### Data block
= = = =

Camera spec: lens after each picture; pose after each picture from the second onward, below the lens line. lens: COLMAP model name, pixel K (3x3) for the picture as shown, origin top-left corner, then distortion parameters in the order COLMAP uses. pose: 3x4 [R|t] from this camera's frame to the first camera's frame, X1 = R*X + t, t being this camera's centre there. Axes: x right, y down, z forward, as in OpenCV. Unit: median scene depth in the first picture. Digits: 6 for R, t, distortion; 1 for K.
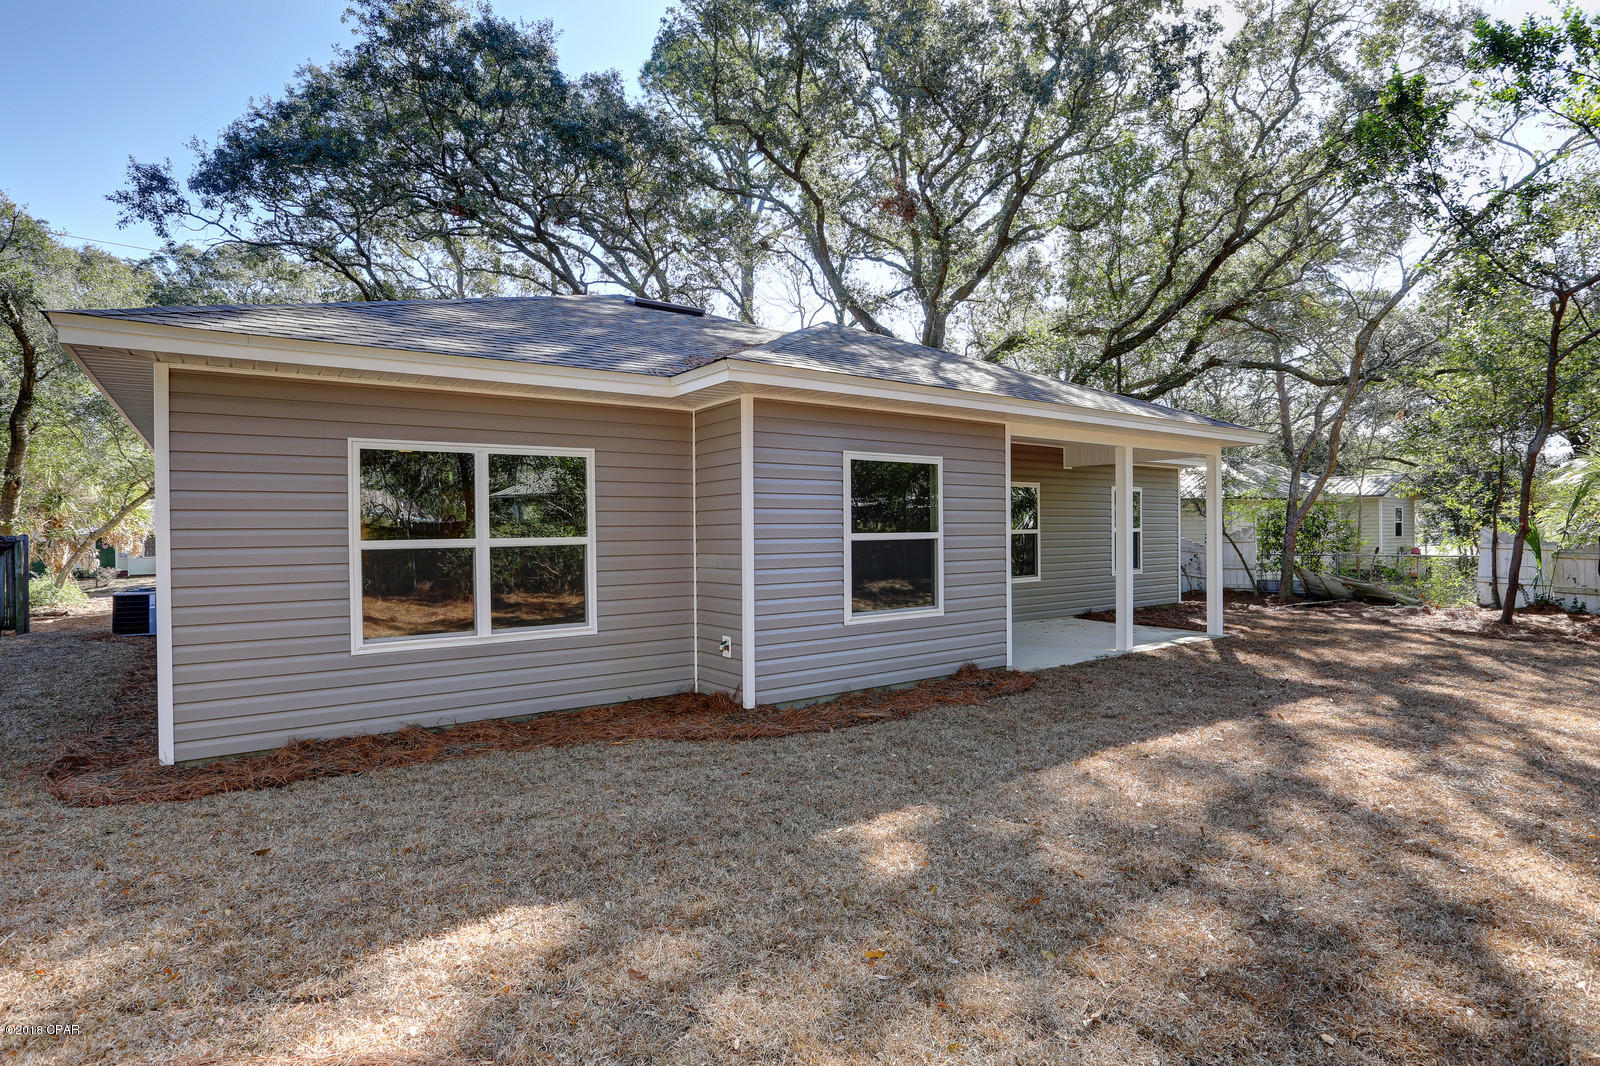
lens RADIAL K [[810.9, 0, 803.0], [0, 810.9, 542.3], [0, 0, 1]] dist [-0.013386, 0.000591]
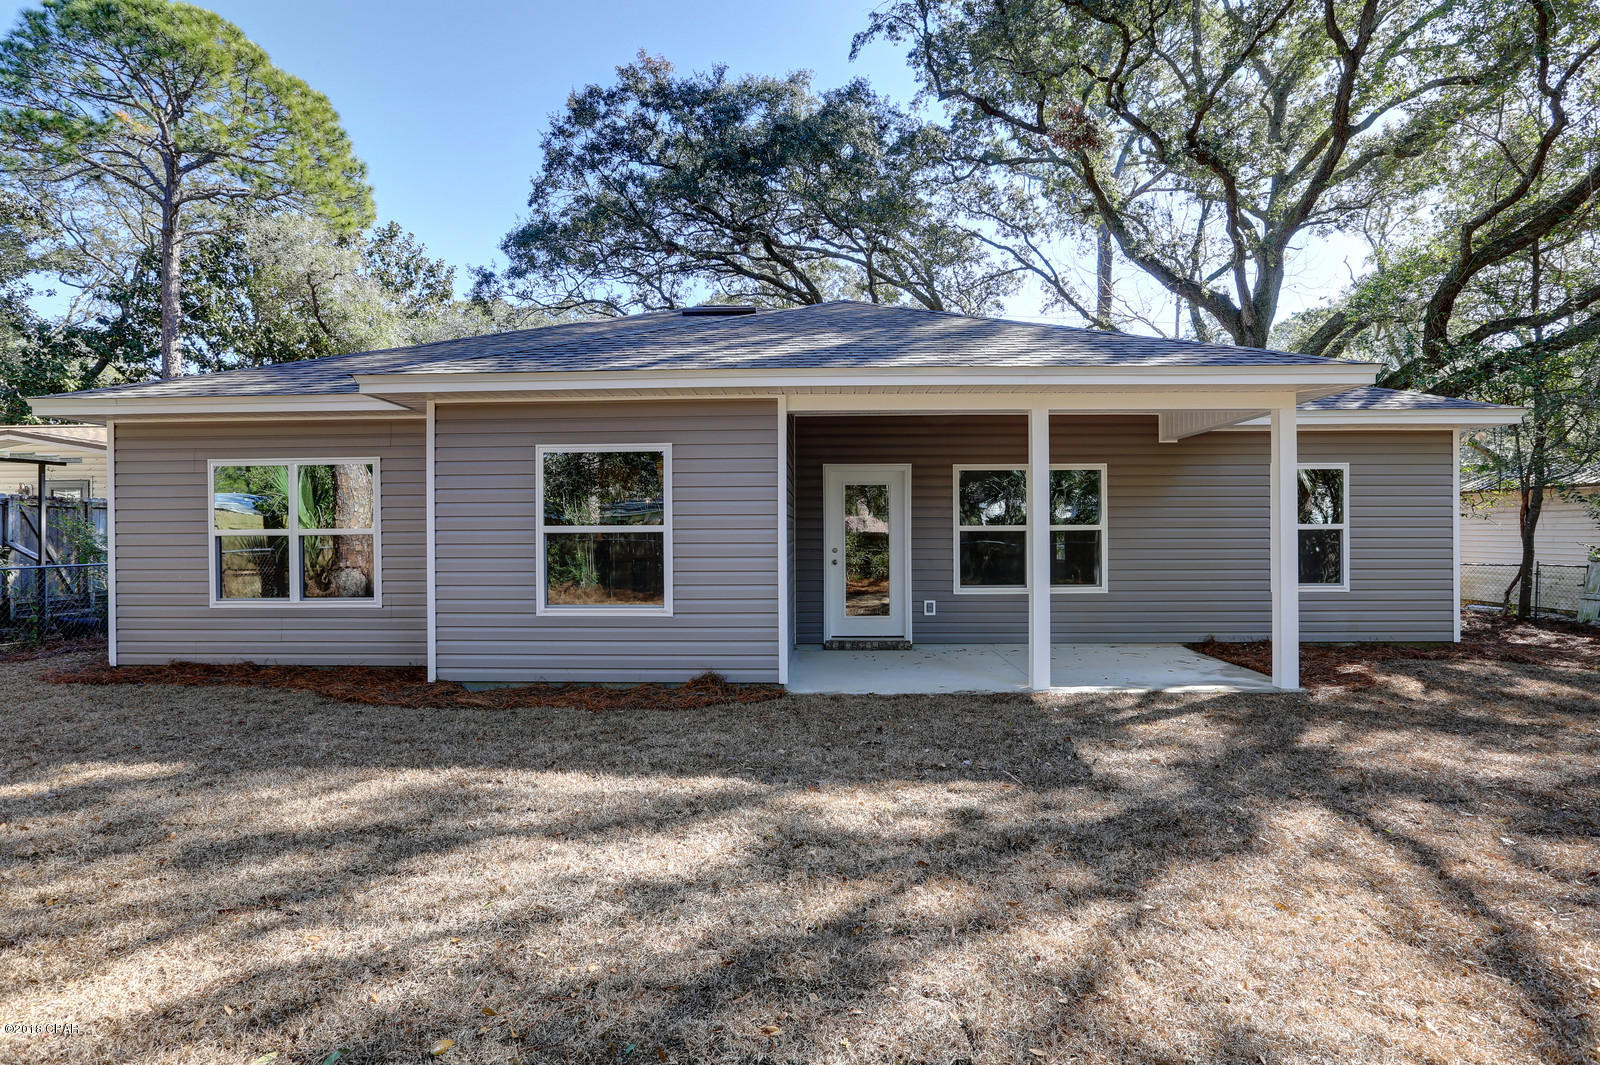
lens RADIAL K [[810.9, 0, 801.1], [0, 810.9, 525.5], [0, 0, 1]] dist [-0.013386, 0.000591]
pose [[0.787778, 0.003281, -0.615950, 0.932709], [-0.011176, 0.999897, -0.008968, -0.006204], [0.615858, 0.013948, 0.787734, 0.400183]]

= = = =

### Action item
Reproduce the data above with every "top-left corner" changed to "upper-left corner" and everything else unchanged. Leave the pictures out.

### Finished exercise
Camera spec: lens after each picture; pose after each picture from the second onward, below the lens line. lens: COLMAP model name, pixel K (3x3) for the picture as shown, origin upper-left corner, then distortion parameters in the order COLMAP uses. pose: 3x4 [R|t] from this camera's frame to the first camera's frame, X1 = R*X + t, t being this camera's centre there. Axes: x right, y down, z forward, as in OpenCV. Unit: median scene depth in the first picture. Digits: 6 for R, t, distortion; 1 for K.
lens RADIAL K [[810.9, 0, 803.0], [0, 810.9, 542.3], [0, 0, 1]] dist [-0.013386, 0.000591]
lens RADIAL K [[810.9, 0, 801.1], [0, 810.9, 525.5], [0, 0, 1]] dist [-0.013386, 0.000591]
pose [[0.787778, 0.003281, -0.615950, 0.932709], [-0.011176, 0.999897, -0.008968, -0.006204], [0.615858, 0.013948, 0.787734, 0.400183]]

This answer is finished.